*Your task:*
Your result should be the lines holding the word "evenodd", copied from the entries below.

*Saved entries:*
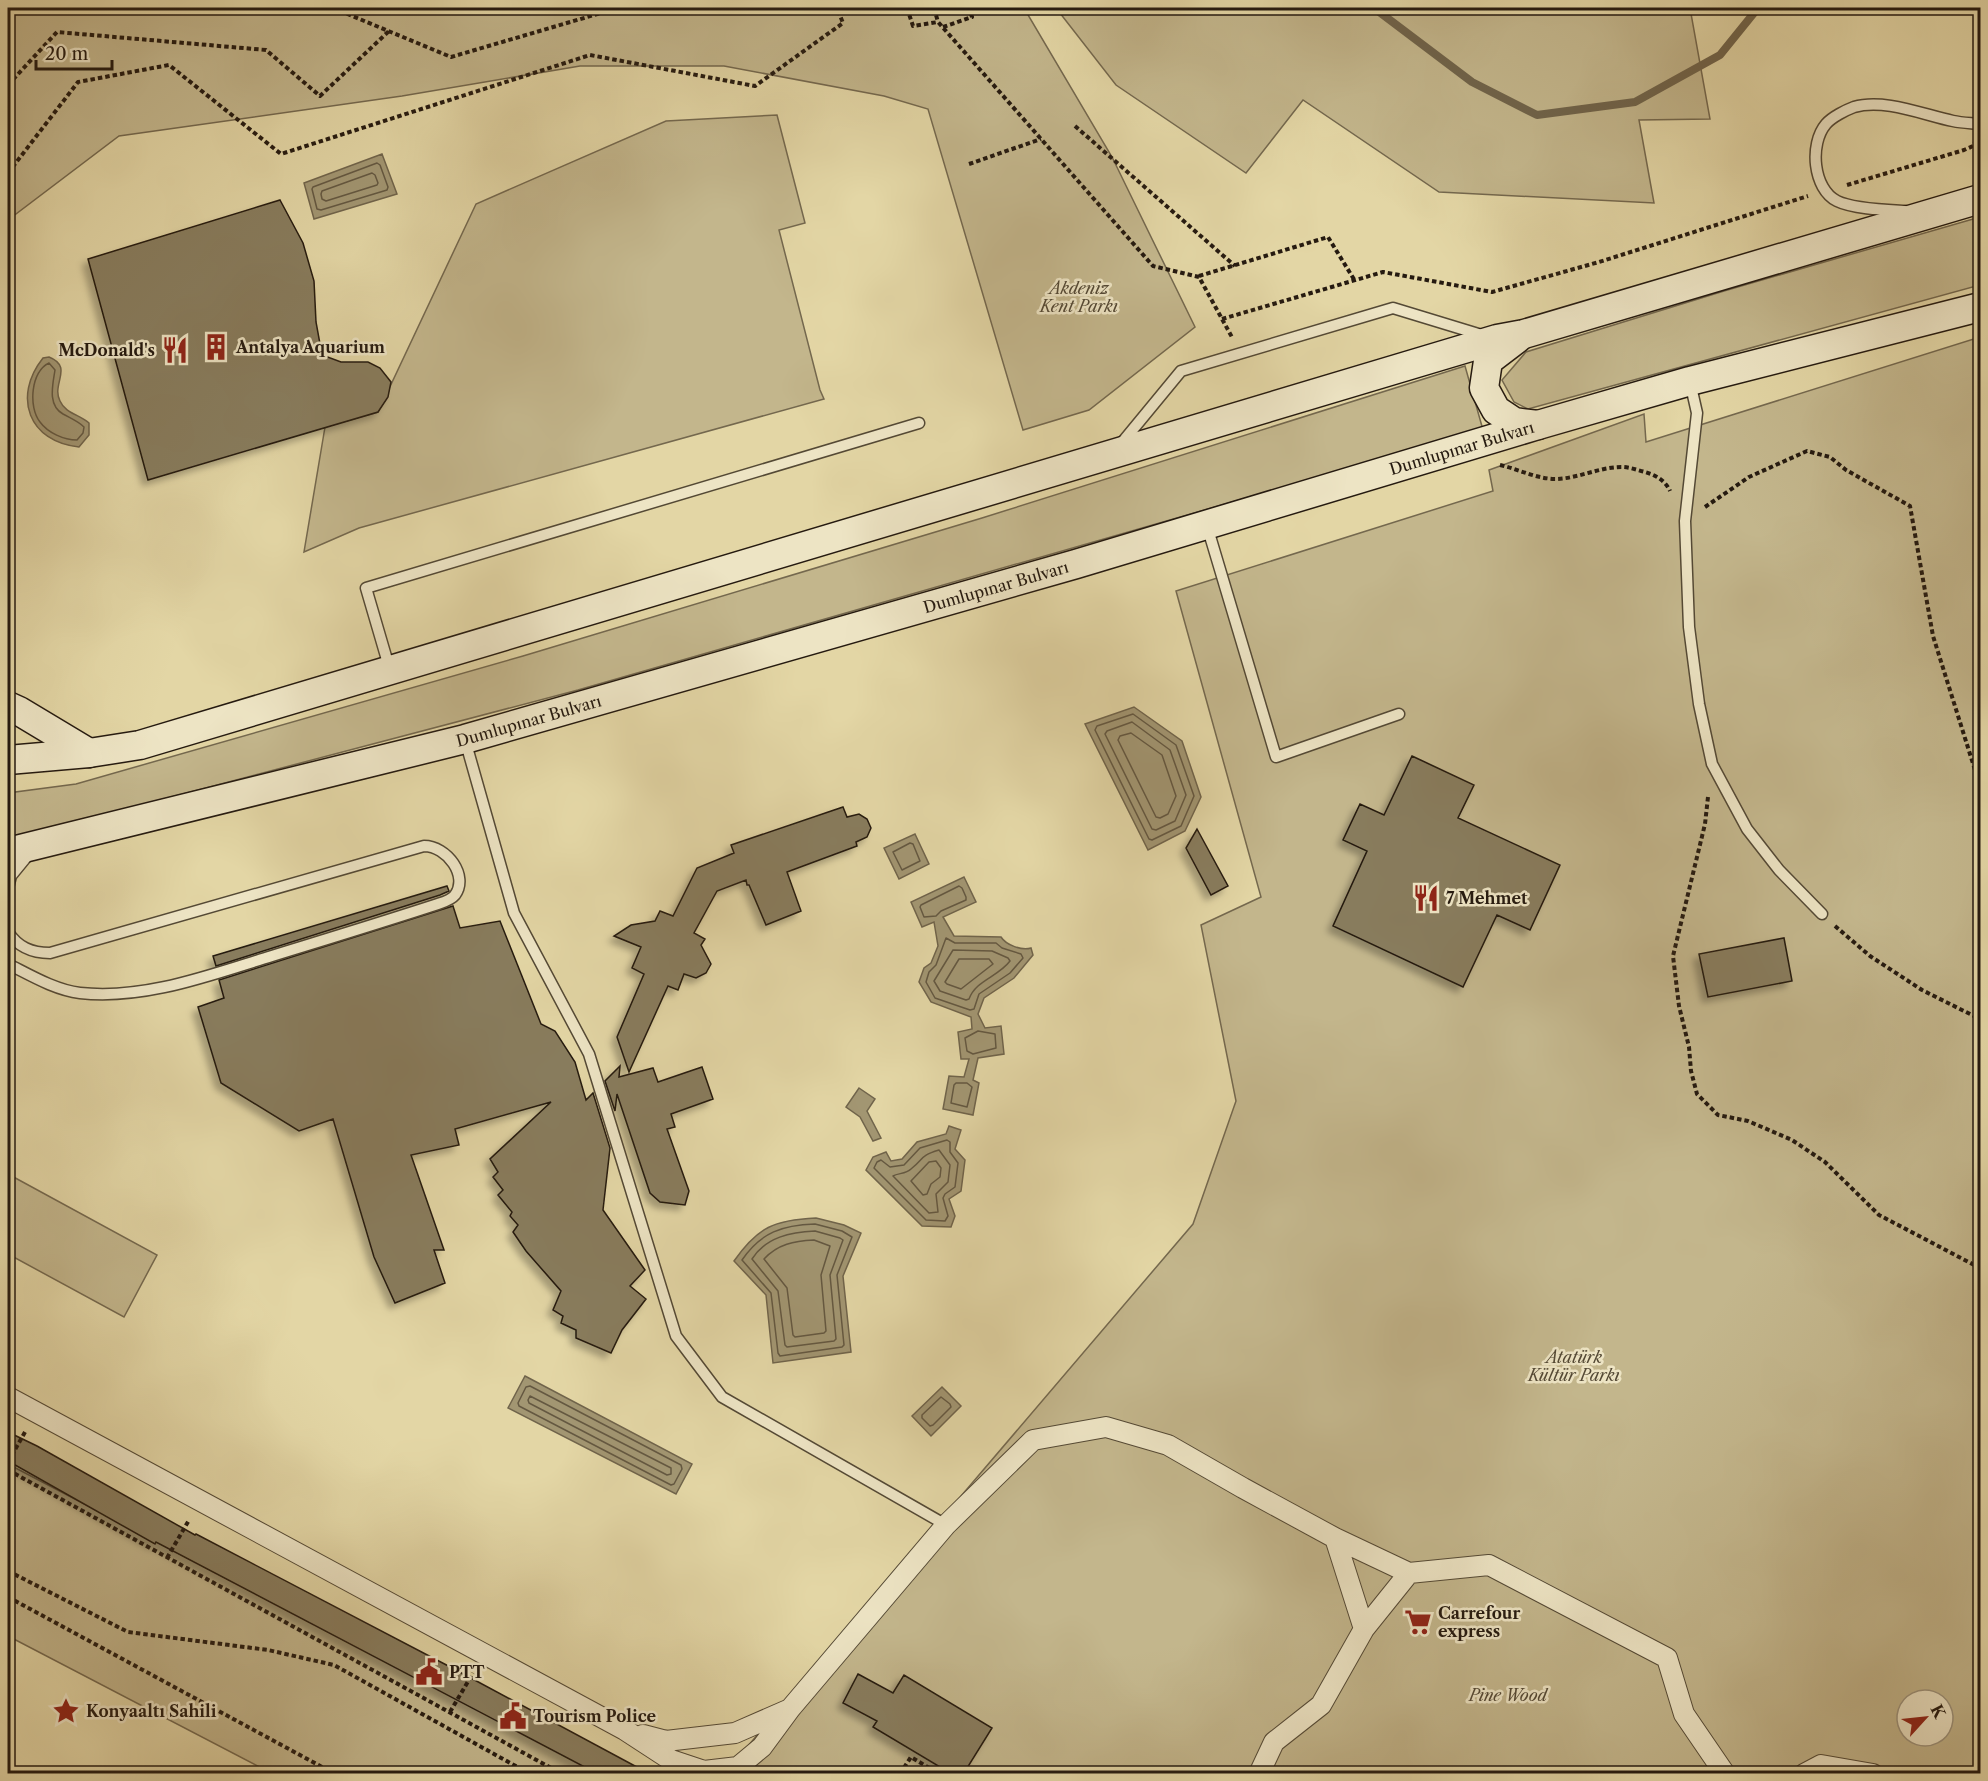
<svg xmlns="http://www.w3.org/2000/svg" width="1988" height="1781" font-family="'Libre Caslon Text',serif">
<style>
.green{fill:#c3b68c;stroke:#74684e;stroke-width:1.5;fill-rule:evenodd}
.water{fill:#a29672;stroke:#70644b;stroke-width:1.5}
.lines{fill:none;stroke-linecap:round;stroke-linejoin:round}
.shore{stroke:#645841;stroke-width:1.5}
.stream{stroke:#70644b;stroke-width:8}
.building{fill:#887c5d;stroke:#251a10;stroke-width:1.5;filter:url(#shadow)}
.lane-casing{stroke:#544935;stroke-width:13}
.street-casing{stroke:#544935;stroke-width:22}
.secondary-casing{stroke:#251a10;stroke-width:31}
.path{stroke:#251a10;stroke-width:4;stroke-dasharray:4.5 3;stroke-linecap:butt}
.lane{stroke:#ede4c4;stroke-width:10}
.street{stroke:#ede4c4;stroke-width:20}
.secondary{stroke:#ede4c4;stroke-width:28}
.labels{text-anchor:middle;stroke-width:5;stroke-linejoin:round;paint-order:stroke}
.park-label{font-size:16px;font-style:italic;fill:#544935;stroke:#ede4c4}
.poi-label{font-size:16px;font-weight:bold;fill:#251a10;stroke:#ede4c4;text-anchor:start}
.street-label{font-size:16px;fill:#251a10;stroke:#ede4c4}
</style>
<defs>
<filter id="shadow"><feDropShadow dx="-5.5" dy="5.5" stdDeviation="3" flood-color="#0004"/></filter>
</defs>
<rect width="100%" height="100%" fill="#e3d6a5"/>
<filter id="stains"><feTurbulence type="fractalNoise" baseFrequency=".00333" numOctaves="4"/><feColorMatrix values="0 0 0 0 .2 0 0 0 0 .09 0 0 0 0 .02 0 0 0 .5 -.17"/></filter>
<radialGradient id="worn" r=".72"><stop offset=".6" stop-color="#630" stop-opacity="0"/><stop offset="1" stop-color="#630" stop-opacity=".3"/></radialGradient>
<path class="green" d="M8,8H1024L1112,157L1195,327L1089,410L1023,430L928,109L884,96L724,66H580L402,96L119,136L8,220Z
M1056,8H1690L1710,119L1639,120L1654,203L1439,192L1303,100L1246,173L1116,85Z
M777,115L805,223L779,230L820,390L824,399L359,528L304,552L325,427L378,412L476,204L666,121Z
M1980,217V285L1528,409L1514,402L1502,380L1526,352L1724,291Z
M1980,337V1773L724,1774L1193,1224L1236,1101L1201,925L1261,897L1176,591L1493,491L1489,470L1644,414L1646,442ZM1907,1700H1943V1736H1907Z
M1465,366L1483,430L578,690L8,840V793L76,784L523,656L982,518Z
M8,1174L157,1255L124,1317L8,1254Z
M8,1464L340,1638L613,1773H271L8,1636Z"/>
<path class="water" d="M382,154L397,194L314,219L304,183Z
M49,357C74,367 51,384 60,401C65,413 80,415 89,423V435L79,447C29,442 12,397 43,358Z
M1134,707L1182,741L1201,797L1185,831L1148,850L1085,724Z
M915,834L929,864L899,879L884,848Z
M964,877L976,902L943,917L954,936L1001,937C1006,945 1022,951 1031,948L1033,955L1014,978L984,998L978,1014L985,1028L1001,1026L1004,1054L978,1058L973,1080L979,1083L973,1115L943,1109L949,1076L964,1077L969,1059H961L958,1032L972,1029L971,1017L931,1002L919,982L924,968L931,963L938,946L934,922L922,927L911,902Z
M859,1088L875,1099L867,1111L881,1138L873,1141L860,1117L846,1107Z
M949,1126L961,1130L955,1149L965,1160L961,1191L949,1199L955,1216L951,1227L922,1226L866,1170L873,1157L886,1152L891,1161L902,1159L917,1142L946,1134Z
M816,1218L844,1225L861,1233L843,1276L851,1352L773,1363L766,1295L734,1261C758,1227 774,1220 816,1218Z
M525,1376L692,1464L676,1494L508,1408Z
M942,1387L961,1406L931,1436L912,1416Z"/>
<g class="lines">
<path class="shore" d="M377,163L380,165L388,187L387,190L321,210L317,209L312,189L313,187Z
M372,173L375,175L378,183L377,185L326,201L322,199L321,194L322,191Z
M49,363L55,370C53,384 47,405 63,414C70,418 78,421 84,427L83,433L77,440C64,440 48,433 40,422C28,407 31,371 49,363Z
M1133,714L1176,745L1194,796L1181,826L1152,840L1149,839L1095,730L1097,726Z
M1132,722L1170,750L1186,795L1175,821L1156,830L1152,829L1105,734L1107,731Z
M1131,733L1162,755L1176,796L1168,814L1160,818L1156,817L1118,740L1120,736Z
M910,843L913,844L920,861L902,870L893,852Z
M959,886L962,888L966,897V900L941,911L936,916L924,917L920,907L921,905Z
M946,938L955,943H996L1002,948L1021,954L1023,958L1010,973L979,994L974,1009L970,1010L935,998L926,982L929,972L936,965Z
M953,950L992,951L1008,958L1010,961C998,977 976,980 969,999L966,1000L940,991L934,981Z
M959,959H989L993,964L961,989L947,984L945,982Z
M978,1031L995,1034L996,1048L973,1054L967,1051L965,1038Z
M956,1083H967L972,1087L967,1107L951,1103L954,1085Z
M947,1140L950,1142V1152L958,1163L955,1187L945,1194L943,1198L948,1216L945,1221L926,1220L874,1168L877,1162L881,1160L890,1167L904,1165L920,1148Z
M939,1150L950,1165L948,1182L936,1194L938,1212L929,1213L893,1176C898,1173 906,1174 911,1169C925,1158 919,1156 939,1150Z
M936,1161L941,1168L940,1177L931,1184L927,1194L923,1195L911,1181L929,1162Z
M815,1224L842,1231L852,1237L837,1275L844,1345L842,1347L780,1356L778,1353L771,1293L742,1260C761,1232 783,1225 815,1224Z
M815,1231L840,1238L843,1240L830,1275L836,1339L834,1341L787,1347L785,1345L778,1291L752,1259C766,1237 791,1232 815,1231Z
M814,1240L830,1246L821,1275L826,1331L824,1333L795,1337L793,1335L787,1288L764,1259C778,1244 794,1241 814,1240Z
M530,1386L681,1465L682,1469L674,1484L671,1485L519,1406L518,1403L526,1387Z
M530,1396L671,1468V1474L667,1475L529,1403L528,1400Z
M941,1397L950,1404L951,1407L933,1425L930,1426L922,1418V1415Z"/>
<path class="stream" d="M1374,8L1472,82L1537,115L1635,102L1720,55L1758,8"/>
</g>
<path class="building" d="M280,200L303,243L314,281L316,322L322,355L341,362H368L380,368L391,382L388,397L378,412L148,480L88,259Z
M1412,756L1474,785L1458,818L1560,865L1530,930L1497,915L1463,987L1333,926L1367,851L1343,840L1360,804L1384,815Z
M843,807L847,817L859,814L867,819L871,828L867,837L856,842L857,846L787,872L801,911L766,925L749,885H747L746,880L717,891L694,933L705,939L701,945L711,964L706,973L696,978L684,974L678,990L668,986L629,1072L617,1037L644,974L632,968L641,947L614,936L631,925L655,921L660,911L673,916L697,868L734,853L731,845Z
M1197,829L1228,886L1211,895L1186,848Z
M447,886L449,891L440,895L216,966L213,956Z
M453,906L460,928L500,921L541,1024L555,1031L575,1062L586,1100L593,1093L610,1148L603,1210L645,1270L630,1286L646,1299L622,1330L611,1353L576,1338V1330L561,1323L563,1316L553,1310L561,1291L526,1251L513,1232L518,1225L510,1216L512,1212L498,1195L503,1190L493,1177L498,1172L490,1159L551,1102L455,1129L459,1145L411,1155L444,1250H434L445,1283L395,1303L374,1257L333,1119L299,1131L221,1083L198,1007L224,998L219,980Z
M1784,938L1792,981L1708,997L1699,954Z
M620,1066L619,1077L653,1068L658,1082L702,1067L713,1099L671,1114L675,1127L667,1129L689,1191L685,1205L660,1202L650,1193L617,1094L615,1111L605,1081Z
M8,1432L37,1446L195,1535L196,1534L456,1670L648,1773H596L156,1542L155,1544L8,1461Z
M858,1674L893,1693L904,1675L992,1728L964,1773H950L873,1727L877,1721L843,1703Z"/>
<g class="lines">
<defs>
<path id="lane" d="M1905,211C1887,210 1853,209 1837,201C1813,189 1809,144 1826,124C1832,117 1846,110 1854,107C1884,98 1924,115 1953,121C1962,123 1971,123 1980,124
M1690,382L1697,413L1685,521L1689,627L1699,704L1712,764L1747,829L1779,870L1822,914
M1120,445L1181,371L1393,308L1485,336
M1207,526L1276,757L1399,714
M390,670L366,588L919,423
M465,740L514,913L589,1054L676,1336L722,1397L946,1525
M8,888L11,876L29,854
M8,932C18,947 31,953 50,953L424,846C447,846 469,876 455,895C451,900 444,902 438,904C383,922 327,939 272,956C210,975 145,1000 80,993C55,990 30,975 8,964"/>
<path id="street" d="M8,1397L625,1730L671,1760L704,1771L738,1767L762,1747L790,1709L946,1525L1033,1440L1106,1427L1168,1445L1243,1488L1335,1538L1409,1573L1489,1565L1667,1658L1684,1714L1725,1774
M1364,1629L1409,1573
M643,1735L666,1741L735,1733L790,1709
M1259,1774L1274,1742L1321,1705L1364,1629L1335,1538
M1804,1774L1821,1765L1873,1774"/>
<g id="secondary">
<path d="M1518,338L1488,361L1484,388L1496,410L1514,422L1538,425"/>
<path d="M8,706L19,711L89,753"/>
<path d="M8,760L89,753L140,745L1497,339L1524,334L1980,199"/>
<path id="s1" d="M8,852L465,739L1076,564L1538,425L1690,381L1980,307"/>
</g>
</defs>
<use href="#lane" class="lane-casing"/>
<use href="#street" class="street-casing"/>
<use href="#secondary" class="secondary-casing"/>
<path class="path" d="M333,8L451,57L618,8
M907,8L913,26L938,22L1153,266L1199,277L1233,339
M934,8L938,22
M943,27L972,17L969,8
M8,85L57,32L266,50L320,96L389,31
M1075,126L1235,266
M969,164L1041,139
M8,173L78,82L169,65L281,154L590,55L755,86L843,23L837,8
M1847,185L1964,150L1973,146L1976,140
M1199,276L1328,237L1355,281
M1222,319L1383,272L1492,292L1599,262L1808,196
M1500,465C1518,469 1534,478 1554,479C1578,479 1598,467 1622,467C1629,467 1637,470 1645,472C1655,475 1665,480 1670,491
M1705,507L1749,477L1807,451L1830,457L1846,470L1910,506L1933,636L1980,786
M1708,797L1705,824L1673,956L1679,1006L1689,1047L1691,1071L1697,1094L1718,1115L1748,1121L1792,1140L1825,1162L1879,1215L1980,1268
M1835,926L1870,956L1922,990L1980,1019
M8,1462L25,1432
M8,1470L562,1774
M167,1558L189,1520
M8,1571L128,1632L268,1650L334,1665L530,1774
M8,1597L335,1774
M450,1712L473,1673
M900,1774L911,1757L939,1774"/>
<use href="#lane" class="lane"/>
<use href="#street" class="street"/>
<use href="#secondary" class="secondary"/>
</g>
<defs>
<symbol id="building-bare" viewBox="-9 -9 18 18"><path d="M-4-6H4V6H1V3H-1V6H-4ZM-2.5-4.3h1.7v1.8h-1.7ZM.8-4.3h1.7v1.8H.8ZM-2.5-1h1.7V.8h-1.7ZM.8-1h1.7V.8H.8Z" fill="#8f2418" stroke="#ede4c4" stroke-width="2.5" paint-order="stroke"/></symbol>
<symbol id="restaurant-bare" viewBox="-9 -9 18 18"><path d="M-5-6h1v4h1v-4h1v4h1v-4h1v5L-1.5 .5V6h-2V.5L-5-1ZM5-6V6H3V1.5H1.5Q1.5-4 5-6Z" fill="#8f2418" stroke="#ede4c4" stroke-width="2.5" paint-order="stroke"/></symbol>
<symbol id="supermarket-bare" viewBox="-9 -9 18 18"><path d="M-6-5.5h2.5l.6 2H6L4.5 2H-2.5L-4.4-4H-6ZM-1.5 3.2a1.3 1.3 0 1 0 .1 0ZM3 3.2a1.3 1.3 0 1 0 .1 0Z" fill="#8f2418" stroke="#ede4c4" stroke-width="2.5" paint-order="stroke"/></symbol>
<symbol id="civic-bare" viewBox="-9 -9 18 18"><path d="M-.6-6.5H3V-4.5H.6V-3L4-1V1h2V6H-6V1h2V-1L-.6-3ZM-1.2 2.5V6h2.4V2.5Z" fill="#8f2418" stroke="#ede4c4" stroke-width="2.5" paint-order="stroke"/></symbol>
<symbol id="sight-bare" viewBox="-9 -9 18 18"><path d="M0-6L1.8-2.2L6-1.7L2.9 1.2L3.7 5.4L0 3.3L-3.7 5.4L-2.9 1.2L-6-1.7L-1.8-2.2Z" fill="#8f2418" stroke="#ede4c4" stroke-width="2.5" paint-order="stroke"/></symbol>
</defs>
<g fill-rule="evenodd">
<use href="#building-bare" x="197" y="328" width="38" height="38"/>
<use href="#restaurant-bare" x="156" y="331" width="38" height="38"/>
<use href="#restaurant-bare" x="1407" y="879" width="38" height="38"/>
<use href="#supermarket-bare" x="1399" y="1603" width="38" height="38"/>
<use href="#civic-bare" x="410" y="1653" width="38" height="38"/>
<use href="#sight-bare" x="47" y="1692" width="38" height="38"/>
<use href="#civic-bare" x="494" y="1697" width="38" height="38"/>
</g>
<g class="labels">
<g class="park-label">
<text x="1079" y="294">Akdeniz<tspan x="1079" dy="18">Kent Parkı</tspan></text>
<text x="1574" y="1363">Atatürk<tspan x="1574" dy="18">Kültür Parkı</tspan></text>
<text x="1508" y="1701">Pine Wood</text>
</g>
<g class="poi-label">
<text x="236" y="353">Antalya Aquarium</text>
<text x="155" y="356" text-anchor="end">McDonald's</text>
<text x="1446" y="904">7 Mehmet</text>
<text x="1438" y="1619">Carrefour<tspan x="1438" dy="18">express</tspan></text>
<text x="449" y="1678">PTT</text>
<text x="86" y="1717">Konyaaltı Sahili</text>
<text x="533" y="1722">Tourism Police</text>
</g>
<g class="street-label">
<text dy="6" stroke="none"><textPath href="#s1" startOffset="1509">Dumlupınar Bulvarı</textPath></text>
<text dy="6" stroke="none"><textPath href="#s1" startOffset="1023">Dumlupınar Bulvarı</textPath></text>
<text dy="6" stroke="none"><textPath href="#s1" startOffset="537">Dumlupınar Bulvarı</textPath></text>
</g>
</g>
<rect width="1988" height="1781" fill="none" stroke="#e3d6a5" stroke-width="30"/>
<rect x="9" y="9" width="1970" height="1763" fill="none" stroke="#251a10" stroke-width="3"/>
<rect x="15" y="15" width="1958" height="1751" fill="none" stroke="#251a10" stroke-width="1.5"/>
<g transform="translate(1925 1718) rotate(63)"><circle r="28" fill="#ede4c4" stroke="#9d937c" stroke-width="1.5"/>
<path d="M0-4.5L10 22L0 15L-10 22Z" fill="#8f2418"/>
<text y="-9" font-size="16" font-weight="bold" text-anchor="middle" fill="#251a10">K</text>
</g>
<path d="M36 60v9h76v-9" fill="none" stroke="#251a10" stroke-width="3"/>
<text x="45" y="60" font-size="18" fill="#251a10" stroke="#ede4c4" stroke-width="4.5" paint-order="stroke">20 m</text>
<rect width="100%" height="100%" filter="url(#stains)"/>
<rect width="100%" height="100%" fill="url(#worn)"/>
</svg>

*Task response:*
.green{fill:#c3b68c;stroke:#74684e;stroke-width:1.5;fill-rule:evenodd}
<g fill-rule="evenodd">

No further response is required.